→ **Exercise details**
Reproduce each of the rows below with every occurrence of "pixels" swapped for "px", leaving all other text unchanged.

→ **Data extracts**
-------

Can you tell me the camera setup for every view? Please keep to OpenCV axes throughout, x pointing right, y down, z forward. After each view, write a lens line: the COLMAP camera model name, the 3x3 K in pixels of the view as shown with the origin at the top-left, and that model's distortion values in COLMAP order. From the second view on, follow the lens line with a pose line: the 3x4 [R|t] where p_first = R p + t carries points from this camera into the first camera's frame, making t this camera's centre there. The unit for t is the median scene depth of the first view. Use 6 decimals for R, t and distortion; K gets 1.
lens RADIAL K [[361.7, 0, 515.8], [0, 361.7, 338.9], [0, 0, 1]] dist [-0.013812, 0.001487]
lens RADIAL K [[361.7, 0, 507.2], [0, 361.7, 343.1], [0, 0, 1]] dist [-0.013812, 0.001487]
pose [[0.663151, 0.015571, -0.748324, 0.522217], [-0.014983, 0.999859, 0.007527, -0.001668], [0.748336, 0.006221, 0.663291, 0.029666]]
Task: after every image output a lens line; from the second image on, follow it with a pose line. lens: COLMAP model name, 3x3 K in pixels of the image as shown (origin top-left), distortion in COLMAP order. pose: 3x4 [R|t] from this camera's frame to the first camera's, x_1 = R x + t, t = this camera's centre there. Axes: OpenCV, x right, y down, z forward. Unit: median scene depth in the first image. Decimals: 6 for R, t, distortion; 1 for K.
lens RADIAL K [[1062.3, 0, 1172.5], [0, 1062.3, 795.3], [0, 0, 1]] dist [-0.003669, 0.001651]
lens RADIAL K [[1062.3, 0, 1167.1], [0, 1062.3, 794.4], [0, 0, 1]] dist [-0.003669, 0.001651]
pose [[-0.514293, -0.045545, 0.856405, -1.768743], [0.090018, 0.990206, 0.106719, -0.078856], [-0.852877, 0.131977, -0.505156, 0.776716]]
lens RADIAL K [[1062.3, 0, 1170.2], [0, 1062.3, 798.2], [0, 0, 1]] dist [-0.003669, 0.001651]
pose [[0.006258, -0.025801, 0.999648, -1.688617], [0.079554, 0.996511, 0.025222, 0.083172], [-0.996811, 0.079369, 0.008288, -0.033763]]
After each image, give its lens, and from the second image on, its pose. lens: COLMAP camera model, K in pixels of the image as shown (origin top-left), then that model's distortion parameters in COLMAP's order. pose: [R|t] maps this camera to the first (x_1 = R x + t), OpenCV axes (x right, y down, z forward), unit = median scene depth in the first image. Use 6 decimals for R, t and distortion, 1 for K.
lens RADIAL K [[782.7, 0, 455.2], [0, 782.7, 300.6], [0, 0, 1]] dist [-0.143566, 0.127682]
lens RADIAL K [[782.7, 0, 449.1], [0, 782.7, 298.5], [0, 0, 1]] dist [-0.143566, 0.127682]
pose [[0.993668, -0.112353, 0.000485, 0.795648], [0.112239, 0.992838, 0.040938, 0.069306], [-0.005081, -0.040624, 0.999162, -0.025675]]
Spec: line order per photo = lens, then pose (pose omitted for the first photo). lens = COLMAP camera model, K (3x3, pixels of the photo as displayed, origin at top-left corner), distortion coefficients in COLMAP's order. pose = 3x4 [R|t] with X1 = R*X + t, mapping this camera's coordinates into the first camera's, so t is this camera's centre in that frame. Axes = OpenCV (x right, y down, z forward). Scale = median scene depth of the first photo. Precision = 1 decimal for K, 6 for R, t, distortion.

-------

→ **Exercise solution**
Can you tell me the camera setup for every view? Please keep to OpenCV axes throughout, x pointing right, y down, z forward. After each view, write a lens line: the COLMAP camera model name, the 3x3 K in px of the view as shown with the origin at the top-left, and that model's distortion values in COLMAP order. From the second view on, follow the lens line with a pose line: the 3x4 [R|t] where p_first = R p + t carries points from this camera into the first camera's frame, making t this camera's centre there. The unit for t is the median scene depth of the first view. Use 6 decimals for R, t and distortion; K gets 1.
lens RADIAL K [[361.7, 0, 515.8], [0, 361.7, 338.9], [0, 0, 1]] dist [-0.013812, 0.001487]
lens RADIAL K [[361.7, 0, 507.2], [0, 361.7, 343.1], [0, 0, 1]] dist [-0.013812, 0.001487]
pose [[0.663151, 0.015571, -0.748324, 0.522217], [-0.014983, 0.999859, 0.007527, -0.001668], [0.748336, 0.006221, 0.663291, 0.029666]]
Task: after every image output a lens line; from the second image on, follow it with a pose line. lens: COLMAP model name, 3x3 K in px of the image as shown (origin top-left), distortion in COLMAP order. pose: 3x4 [R|t] from this camera's frame to the first camera's, x_1 = R x + t, t = this camera's centre there. Axes: OpenCV, x right, y down, z forward. Unit: median scene depth in the first image. Decimals: 6 for R, t, distortion; 1 for K.
lens RADIAL K [[1062.3, 0, 1172.5], [0, 1062.3, 795.3], [0, 0, 1]] dist [-0.003669, 0.001651]
lens RADIAL K [[1062.3, 0, 1167.1], [0, 1062.3, 794.4], [0, 0, 1]] dist [-0.003669, 0.001651]
pose [[-0.514293, -0.045545, 0.856405, -1.768743], [0.090018, 0.990206, 0.106719, -0.078856], [-0.852877, 0.131977, -0.505156, 0.776716]]
lens RADIAL K [[1062.3, 0, 1170.2], [0, 1062.3, 798.2], [0, 0, 1]] dist [-0.003669, 0.001651]
pose [[0.006258, -0.025801, 0.999648, -1.688617], [0.079554, 0.996511, 0.025222, 0.083172], [-0.996811, 0.079369, 0.008288, -0.033763]]
After each image, give its lens, and from the second image on, its pose. lens: COLMAP camera model, K in px of the image as shown (origin top-left), then that model's distortion parameters in COLMAP's order. pose: [R|t] maps this camera to the first (x_1 = R x + t), OpenCV axes (x right, y down, z forward), unit = median scene depth in the first image. Use 6 decimals for R, t and distortion, 1 for K.
lens RADIAL K [[782.7, 0, 455.2], [0, 782.7, 300.6], [0, 0, 1]] dist [-0.143566, 0.127682]
lens RADIAL K [[782.7, 0, 449.1], [0, 782.7, 298.5], [0, 0, 1]] dist [-0.143566, 0.127682]
pose [[0.993668, -0.112353, 0.000485, 0.795648], [0.112239, 0.992838, 0.040938, 0.069306], [-0.005081, -0.040624, 0.999162, -0.025675]]
Spec: line order per photo = lens, then pose (pose omitted for the first photo). lens = COLMAP camera model, K (3x3, px of the photo as displayed, origin at top-left corner), distortion coefficients in COLMAP's order. pose = 3x4 [R|t] with X1 = R*X + t, mapping this camera's coordinates into the first camera's, so t is this camera's centre in that frame. Axes = OpenCV (x right, y down, z forward). Scale = median scene depth of the first photo. Precision = 1 decimal for K, 6 for R, t, distortion.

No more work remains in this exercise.